By November 11, 2015No Comments

Report by Alex Hedley, Publisher, General Non-fiction, Penguin Random House New Zealand

Asian Publishers Fellowship

Asian Publishers Fellowship

At the start of October I attended a fully-funded fellowship with a group of editors from the Asian region, at the invitation of the Korean Publishers Association. ‘The Asian Publishers Fellowship Program’, as it was called, ran alongside Editor’s Week in Seoul. There were two editors from China, three from Korea, and one from each of Hong Kong, Vietnam, Thailand, Sri Lanka, Indonesia and Malaysia. It was the first time an editor from the Pacific was invited to take part.

Paju Book City

Paju Book City

We spent much of our time at Paju Book City. The Koreans are proud of Paju and rightly so. Paju is home to 250 publishing companies and 10,000 book industry professionals (and counting). It’s also flush with cafes, bookstores and leafy streets – a place for literary-minded Koreans and writers to gather on weekends. Last year over 40,000 titles were published in South Korea, a mind-boggling number even with a population of 50 million. Having come from being one of the world’s poorest nations in the 1960s to the land of corporate giants like Samsung, LG and Hyundai, South Korea is an incredible story of industrial success. Not surprisingly, one of the dominant publishing trends is business books, but children’s is still the biggest market for locally published titles, followed by literature and poetry, and a good showing of ‘self-empowerment’ titles.

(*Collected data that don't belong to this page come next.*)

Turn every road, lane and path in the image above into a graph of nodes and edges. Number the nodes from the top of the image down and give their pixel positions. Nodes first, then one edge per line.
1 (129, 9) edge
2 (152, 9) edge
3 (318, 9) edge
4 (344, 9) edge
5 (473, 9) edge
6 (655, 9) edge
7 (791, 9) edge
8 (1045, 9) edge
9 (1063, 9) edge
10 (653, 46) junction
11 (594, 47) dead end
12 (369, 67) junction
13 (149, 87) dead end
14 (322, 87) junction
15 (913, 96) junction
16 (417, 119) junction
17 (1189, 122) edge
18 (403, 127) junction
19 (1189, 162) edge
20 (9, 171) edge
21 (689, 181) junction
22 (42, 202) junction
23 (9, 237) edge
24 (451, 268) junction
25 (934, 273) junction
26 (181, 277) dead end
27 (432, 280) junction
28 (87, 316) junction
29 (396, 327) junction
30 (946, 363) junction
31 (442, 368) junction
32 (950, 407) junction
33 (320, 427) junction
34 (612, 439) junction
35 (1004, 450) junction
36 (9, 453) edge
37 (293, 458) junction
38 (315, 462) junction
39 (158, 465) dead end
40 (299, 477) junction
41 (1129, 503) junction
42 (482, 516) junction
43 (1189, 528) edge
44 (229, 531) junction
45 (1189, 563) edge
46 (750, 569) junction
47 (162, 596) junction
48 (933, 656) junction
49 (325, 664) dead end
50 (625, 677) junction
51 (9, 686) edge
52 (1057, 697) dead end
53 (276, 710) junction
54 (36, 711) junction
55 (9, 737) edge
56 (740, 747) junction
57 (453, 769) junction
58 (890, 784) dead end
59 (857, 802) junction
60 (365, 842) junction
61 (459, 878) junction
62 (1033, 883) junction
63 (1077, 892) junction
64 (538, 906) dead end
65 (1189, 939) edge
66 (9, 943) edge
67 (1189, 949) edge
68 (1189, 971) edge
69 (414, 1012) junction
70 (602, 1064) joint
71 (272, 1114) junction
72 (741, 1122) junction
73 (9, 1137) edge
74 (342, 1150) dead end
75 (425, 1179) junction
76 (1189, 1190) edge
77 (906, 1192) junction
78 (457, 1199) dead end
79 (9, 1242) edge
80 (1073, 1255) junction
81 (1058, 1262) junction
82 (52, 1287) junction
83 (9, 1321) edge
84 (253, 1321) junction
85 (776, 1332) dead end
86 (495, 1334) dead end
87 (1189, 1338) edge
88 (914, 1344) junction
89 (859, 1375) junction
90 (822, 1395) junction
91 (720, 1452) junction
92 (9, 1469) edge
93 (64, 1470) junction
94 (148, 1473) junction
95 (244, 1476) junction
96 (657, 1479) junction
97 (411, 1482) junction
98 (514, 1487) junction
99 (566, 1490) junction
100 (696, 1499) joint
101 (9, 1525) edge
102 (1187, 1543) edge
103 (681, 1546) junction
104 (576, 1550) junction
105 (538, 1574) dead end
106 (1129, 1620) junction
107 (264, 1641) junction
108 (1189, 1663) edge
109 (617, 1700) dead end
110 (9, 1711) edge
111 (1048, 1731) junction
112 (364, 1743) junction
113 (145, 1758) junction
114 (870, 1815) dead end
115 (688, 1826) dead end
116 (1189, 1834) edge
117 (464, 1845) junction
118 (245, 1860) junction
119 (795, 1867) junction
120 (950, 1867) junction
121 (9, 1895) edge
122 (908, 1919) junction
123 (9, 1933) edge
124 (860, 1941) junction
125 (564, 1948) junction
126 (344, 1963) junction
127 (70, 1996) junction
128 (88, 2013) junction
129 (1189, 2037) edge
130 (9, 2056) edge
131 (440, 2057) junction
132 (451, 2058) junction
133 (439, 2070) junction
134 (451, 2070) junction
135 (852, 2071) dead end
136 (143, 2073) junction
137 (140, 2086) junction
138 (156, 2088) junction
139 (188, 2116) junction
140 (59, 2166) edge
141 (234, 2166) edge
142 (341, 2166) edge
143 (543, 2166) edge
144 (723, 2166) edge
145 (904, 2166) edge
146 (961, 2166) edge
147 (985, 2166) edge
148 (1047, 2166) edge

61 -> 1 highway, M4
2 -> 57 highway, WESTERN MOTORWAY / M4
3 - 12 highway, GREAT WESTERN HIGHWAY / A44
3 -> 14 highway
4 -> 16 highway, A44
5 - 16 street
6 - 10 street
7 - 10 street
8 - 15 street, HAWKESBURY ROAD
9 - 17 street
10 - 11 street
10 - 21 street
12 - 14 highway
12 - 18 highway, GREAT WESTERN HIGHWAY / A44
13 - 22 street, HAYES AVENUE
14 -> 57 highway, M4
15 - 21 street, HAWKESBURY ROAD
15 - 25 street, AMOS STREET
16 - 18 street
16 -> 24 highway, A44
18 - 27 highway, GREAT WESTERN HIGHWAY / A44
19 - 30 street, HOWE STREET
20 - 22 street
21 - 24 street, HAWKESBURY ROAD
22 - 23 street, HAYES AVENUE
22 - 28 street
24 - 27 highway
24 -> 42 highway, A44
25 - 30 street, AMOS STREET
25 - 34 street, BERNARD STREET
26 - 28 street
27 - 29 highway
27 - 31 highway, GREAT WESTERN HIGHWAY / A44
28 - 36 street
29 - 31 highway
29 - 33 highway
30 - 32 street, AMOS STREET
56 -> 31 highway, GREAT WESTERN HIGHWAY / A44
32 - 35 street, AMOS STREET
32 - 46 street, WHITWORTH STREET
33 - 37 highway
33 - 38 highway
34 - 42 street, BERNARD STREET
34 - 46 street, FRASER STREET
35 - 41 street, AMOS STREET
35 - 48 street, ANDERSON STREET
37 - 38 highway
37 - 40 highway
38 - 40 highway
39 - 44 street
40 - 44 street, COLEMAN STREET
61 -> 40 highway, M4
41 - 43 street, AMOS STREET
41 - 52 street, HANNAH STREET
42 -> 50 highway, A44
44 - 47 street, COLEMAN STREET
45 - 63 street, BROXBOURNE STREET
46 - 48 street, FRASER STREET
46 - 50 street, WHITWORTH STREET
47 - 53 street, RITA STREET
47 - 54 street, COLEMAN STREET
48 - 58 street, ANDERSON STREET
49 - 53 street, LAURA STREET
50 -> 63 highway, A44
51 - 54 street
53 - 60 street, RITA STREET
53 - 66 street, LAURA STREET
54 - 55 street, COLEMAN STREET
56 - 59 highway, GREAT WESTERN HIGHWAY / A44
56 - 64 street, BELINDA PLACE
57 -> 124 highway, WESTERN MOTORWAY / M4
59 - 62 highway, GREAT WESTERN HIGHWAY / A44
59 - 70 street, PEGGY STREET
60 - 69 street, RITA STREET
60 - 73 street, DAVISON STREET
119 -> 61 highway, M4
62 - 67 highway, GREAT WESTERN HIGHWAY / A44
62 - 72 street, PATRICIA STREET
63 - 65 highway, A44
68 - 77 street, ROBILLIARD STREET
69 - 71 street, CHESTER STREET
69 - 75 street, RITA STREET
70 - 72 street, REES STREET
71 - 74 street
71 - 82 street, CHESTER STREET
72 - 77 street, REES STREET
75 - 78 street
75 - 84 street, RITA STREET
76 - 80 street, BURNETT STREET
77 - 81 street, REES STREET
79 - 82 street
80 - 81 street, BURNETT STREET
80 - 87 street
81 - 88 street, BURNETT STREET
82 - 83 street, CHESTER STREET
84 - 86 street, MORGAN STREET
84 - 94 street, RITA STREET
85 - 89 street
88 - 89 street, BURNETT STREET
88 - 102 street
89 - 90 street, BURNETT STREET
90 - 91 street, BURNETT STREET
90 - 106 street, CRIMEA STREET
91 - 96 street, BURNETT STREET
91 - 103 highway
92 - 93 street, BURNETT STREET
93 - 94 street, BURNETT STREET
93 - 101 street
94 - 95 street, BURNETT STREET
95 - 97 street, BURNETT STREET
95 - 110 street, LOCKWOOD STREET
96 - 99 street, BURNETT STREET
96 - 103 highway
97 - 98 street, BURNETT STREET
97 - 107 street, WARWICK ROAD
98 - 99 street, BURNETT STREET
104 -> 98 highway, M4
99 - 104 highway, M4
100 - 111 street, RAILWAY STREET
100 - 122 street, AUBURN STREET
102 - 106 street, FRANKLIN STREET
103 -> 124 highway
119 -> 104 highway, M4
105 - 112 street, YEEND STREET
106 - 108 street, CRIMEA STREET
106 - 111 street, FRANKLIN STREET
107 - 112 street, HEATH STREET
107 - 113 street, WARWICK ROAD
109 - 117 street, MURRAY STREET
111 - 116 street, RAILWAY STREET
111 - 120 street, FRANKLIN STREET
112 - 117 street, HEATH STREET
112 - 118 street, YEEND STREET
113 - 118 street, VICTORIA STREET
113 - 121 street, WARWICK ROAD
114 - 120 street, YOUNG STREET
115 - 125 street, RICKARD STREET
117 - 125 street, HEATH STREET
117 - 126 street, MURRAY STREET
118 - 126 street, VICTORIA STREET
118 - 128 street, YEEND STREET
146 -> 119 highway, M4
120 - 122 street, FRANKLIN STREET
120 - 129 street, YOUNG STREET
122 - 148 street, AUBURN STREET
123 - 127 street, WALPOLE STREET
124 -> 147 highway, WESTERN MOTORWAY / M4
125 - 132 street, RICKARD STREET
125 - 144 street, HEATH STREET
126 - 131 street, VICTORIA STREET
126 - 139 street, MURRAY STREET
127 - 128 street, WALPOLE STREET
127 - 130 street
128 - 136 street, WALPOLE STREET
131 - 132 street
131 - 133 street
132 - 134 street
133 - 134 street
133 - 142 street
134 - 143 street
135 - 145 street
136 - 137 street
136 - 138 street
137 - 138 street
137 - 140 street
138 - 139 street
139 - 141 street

The theme of our fellowship itself was the ‘era of the proteur’ (a proteur being mixture of an amateur and professional), and how this is affecting the place and role of the traditional book editor. Much of the talk was around authors who aren’t writers, and the rise of amateur publishers. The group concluded that the professional editor’s role is still as important as it ever was – perhaps even more so. Our ability to discover new authors in new markets and innovate with new technology is an important competitive edge, but maintaining our traditional standards of editorial excellence is critical to the success and credibility of books in the modern age.